GOAL OF THE EXERCISE = The required result is a line count: how many lines in this data hold the word "Manhatten". Give only that.

EXCERPTED RECORDS =
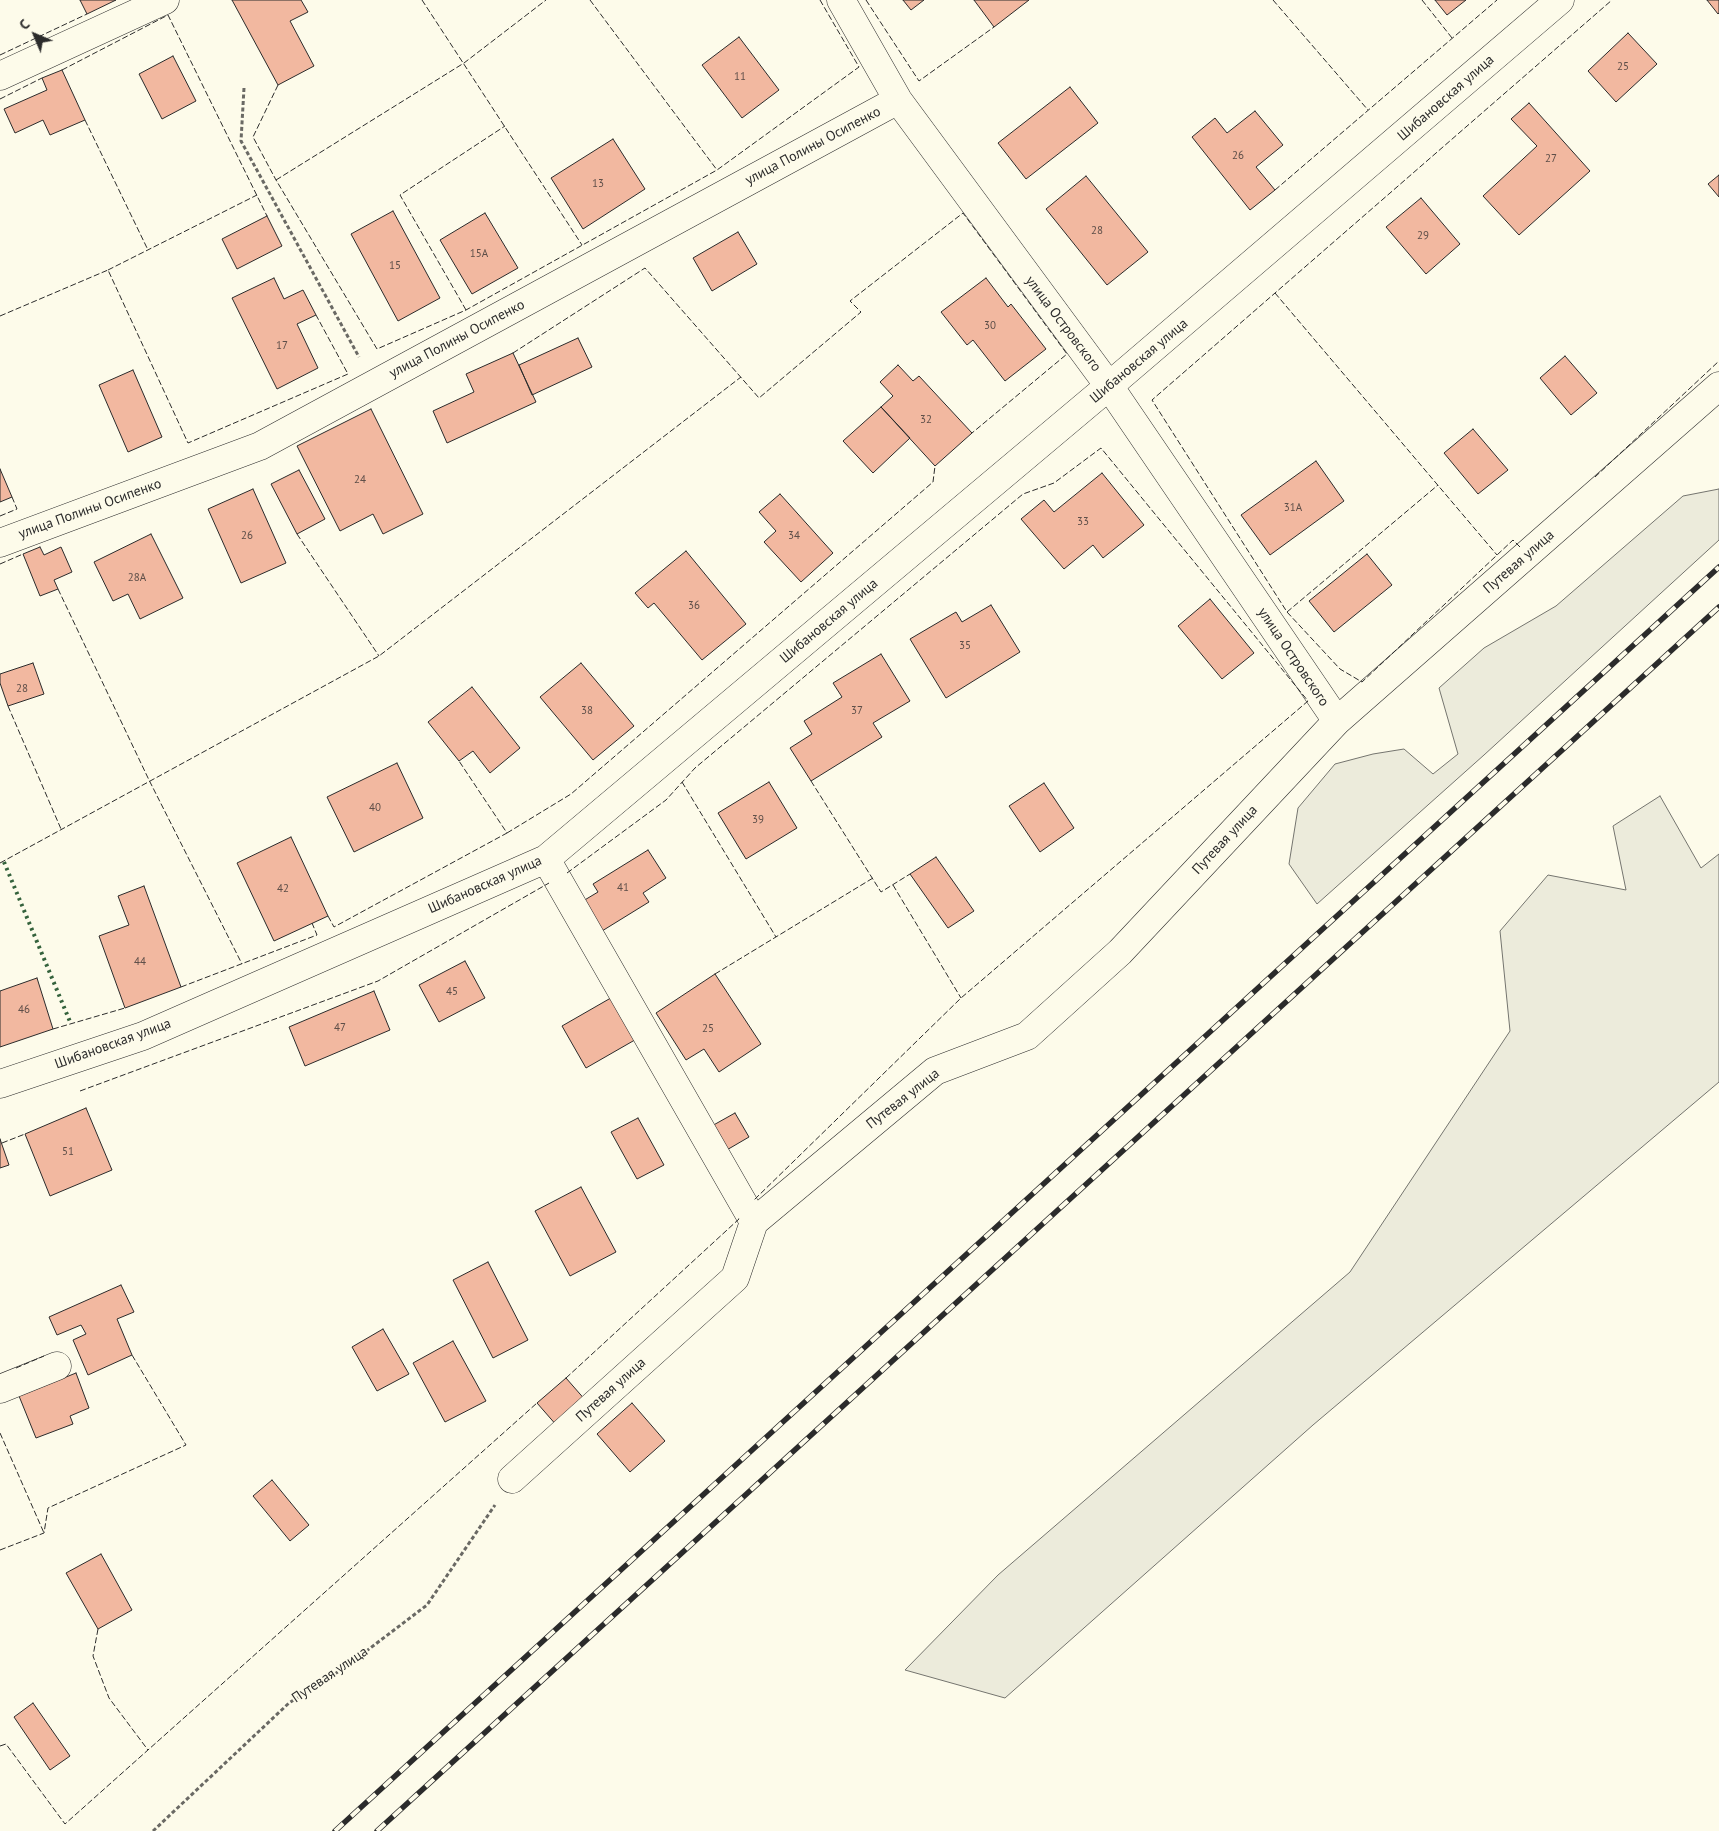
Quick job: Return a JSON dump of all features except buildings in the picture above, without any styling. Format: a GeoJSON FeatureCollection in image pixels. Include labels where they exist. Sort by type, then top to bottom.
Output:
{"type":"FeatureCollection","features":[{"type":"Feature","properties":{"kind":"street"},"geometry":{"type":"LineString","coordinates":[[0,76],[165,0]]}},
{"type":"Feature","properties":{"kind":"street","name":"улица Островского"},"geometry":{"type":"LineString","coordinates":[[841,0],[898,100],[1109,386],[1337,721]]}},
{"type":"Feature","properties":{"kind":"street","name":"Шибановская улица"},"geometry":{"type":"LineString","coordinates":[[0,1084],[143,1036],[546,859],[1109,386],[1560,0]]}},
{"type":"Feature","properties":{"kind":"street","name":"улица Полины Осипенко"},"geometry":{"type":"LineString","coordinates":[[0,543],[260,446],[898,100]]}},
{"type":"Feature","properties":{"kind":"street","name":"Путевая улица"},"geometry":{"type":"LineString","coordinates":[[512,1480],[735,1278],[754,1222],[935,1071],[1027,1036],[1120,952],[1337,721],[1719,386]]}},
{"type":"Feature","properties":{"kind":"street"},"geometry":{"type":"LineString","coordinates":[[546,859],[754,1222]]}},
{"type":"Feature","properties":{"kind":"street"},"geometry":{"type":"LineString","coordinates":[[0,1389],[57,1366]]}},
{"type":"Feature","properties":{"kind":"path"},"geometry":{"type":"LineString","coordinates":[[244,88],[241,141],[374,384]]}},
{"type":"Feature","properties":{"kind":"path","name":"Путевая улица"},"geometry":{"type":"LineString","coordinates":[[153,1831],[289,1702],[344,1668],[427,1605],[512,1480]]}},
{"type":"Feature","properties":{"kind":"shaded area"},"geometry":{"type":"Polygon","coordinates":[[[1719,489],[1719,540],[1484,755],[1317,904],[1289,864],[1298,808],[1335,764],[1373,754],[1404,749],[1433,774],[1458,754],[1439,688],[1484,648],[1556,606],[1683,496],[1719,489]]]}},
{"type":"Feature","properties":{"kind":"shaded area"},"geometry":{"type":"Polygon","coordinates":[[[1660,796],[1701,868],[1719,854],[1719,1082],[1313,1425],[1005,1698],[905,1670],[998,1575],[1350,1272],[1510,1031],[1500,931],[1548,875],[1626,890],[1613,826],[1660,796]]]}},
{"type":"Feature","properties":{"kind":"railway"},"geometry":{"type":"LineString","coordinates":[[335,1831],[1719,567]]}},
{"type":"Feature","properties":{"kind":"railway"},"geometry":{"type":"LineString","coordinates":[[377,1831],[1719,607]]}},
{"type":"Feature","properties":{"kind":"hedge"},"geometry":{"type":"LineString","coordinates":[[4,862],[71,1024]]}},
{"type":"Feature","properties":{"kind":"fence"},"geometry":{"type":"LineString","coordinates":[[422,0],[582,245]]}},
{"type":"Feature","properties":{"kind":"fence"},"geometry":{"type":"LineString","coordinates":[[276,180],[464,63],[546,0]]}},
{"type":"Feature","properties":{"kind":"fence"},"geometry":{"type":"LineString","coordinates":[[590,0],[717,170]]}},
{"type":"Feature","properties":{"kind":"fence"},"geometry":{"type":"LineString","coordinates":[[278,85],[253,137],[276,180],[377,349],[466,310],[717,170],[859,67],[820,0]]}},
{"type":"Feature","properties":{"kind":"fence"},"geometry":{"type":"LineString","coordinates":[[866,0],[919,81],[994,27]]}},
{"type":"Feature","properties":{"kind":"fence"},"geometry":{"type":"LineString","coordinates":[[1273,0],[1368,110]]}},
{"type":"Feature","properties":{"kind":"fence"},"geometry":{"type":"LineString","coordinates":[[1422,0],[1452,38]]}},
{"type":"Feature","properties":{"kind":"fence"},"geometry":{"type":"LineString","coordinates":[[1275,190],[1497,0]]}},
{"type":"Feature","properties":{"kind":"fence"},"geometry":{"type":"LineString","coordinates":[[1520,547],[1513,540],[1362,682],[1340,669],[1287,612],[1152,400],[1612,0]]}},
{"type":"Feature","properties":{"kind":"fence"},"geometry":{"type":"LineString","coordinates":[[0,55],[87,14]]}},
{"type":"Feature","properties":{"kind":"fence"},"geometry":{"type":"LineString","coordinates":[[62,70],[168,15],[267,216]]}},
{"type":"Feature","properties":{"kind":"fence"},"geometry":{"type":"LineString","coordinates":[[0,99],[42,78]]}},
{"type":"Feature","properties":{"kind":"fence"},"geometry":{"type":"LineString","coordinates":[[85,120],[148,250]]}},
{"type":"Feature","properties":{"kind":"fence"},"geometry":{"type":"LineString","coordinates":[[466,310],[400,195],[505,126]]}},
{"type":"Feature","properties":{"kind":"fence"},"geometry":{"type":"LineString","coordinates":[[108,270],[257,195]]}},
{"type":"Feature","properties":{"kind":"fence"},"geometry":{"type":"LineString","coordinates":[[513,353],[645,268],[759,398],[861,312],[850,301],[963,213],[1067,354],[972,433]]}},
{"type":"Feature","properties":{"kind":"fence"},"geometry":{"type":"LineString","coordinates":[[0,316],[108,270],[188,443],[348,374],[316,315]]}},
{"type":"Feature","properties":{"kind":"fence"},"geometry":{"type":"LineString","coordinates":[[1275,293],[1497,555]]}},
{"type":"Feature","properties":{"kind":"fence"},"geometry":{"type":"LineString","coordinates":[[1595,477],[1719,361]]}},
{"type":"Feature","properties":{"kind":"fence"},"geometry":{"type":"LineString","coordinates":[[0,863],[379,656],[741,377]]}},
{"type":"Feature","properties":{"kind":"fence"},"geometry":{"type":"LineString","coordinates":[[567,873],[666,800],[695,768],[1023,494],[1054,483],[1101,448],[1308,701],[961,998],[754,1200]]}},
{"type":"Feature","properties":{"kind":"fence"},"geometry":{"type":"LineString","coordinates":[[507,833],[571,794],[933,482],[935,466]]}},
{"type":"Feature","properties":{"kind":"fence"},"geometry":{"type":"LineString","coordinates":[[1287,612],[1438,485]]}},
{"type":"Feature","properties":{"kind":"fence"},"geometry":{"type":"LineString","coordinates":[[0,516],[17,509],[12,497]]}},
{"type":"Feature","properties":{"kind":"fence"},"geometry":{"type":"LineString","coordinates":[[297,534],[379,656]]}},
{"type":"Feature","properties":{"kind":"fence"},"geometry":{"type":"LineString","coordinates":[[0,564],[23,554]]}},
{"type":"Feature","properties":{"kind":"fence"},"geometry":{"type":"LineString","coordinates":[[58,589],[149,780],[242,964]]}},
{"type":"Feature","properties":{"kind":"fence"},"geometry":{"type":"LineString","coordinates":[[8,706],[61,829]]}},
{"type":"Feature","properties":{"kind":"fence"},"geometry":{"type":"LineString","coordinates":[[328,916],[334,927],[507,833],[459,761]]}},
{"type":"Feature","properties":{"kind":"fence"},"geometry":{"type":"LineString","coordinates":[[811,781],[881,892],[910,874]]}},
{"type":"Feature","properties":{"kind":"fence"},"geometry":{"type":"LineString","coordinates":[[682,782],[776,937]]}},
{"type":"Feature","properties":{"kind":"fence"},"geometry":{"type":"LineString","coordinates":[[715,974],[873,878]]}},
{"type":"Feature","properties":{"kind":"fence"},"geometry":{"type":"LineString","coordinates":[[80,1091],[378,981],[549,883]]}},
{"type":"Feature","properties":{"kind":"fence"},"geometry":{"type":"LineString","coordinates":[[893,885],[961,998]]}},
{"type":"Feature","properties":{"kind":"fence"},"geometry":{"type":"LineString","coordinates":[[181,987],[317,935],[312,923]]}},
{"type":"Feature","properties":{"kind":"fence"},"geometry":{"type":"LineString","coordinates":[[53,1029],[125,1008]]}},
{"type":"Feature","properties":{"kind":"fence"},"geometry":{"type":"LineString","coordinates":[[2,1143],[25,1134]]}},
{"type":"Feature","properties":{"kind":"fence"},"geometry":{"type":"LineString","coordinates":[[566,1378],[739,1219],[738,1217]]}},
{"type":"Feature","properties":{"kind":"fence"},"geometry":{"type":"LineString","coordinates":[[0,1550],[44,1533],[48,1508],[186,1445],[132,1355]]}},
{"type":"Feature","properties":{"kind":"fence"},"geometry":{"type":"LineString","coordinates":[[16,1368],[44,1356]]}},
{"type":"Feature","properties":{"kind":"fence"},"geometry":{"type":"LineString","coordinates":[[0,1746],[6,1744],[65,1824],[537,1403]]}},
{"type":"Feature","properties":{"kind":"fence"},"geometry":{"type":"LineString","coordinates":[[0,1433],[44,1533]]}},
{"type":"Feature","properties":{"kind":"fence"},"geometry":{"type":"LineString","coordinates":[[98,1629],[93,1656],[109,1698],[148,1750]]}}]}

--

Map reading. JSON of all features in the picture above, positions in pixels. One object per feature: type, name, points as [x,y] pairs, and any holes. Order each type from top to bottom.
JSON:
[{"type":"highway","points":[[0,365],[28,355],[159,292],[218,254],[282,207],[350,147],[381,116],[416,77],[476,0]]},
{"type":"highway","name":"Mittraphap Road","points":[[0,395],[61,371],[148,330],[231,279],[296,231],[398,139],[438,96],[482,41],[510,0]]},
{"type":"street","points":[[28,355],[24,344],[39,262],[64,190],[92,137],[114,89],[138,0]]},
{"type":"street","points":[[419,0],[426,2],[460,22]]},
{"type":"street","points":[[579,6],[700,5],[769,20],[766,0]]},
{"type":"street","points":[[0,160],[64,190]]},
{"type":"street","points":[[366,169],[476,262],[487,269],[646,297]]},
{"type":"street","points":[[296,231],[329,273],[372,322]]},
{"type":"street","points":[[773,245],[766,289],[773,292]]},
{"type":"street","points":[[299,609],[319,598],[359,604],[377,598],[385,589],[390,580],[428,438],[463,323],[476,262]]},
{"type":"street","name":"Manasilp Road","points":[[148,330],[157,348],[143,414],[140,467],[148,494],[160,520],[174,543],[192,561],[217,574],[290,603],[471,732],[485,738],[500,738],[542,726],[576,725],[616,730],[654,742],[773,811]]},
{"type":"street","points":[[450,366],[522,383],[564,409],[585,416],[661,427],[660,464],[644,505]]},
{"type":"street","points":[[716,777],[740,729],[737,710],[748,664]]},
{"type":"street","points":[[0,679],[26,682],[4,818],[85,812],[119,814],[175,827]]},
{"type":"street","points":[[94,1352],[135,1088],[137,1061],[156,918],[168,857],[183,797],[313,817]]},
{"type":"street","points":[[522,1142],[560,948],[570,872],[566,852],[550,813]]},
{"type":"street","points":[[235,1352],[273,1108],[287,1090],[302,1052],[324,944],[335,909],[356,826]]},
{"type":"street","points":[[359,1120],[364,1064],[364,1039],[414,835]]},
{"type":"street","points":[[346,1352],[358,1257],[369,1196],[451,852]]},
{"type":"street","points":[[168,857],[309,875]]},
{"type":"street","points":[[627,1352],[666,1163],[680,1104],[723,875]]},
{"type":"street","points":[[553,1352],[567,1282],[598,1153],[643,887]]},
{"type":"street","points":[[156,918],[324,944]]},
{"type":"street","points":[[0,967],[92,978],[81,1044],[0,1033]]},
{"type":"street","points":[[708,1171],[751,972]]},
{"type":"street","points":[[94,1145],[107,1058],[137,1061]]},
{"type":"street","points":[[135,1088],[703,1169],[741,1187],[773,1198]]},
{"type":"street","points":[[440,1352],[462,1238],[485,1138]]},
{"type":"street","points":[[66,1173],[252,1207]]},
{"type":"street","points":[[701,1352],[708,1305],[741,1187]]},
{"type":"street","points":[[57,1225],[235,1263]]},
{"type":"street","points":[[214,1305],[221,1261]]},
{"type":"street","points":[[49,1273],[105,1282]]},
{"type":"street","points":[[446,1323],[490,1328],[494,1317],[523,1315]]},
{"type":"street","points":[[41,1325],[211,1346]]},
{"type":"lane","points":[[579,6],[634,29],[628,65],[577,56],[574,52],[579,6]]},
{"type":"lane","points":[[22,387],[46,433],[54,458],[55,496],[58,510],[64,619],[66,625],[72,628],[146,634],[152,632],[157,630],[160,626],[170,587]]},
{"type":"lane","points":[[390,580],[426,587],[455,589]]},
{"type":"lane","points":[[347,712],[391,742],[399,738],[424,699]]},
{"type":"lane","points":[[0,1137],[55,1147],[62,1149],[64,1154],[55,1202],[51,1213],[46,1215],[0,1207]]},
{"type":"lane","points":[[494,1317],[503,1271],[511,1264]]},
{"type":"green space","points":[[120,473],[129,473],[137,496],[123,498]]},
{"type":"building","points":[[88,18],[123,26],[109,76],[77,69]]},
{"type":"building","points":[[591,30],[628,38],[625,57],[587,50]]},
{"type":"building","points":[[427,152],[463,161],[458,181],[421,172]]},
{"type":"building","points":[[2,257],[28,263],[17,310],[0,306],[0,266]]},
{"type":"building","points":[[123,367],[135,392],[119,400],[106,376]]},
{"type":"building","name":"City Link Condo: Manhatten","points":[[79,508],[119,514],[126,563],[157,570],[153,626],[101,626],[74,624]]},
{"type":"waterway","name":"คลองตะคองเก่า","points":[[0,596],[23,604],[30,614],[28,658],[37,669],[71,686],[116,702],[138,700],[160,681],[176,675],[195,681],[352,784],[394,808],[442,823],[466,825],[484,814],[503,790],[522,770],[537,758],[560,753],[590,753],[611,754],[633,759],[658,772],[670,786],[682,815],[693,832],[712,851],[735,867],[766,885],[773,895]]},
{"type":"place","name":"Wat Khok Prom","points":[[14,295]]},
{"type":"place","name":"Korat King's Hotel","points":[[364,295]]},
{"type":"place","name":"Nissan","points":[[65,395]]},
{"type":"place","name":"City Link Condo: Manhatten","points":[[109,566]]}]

WRITTEN RESPONSE = 2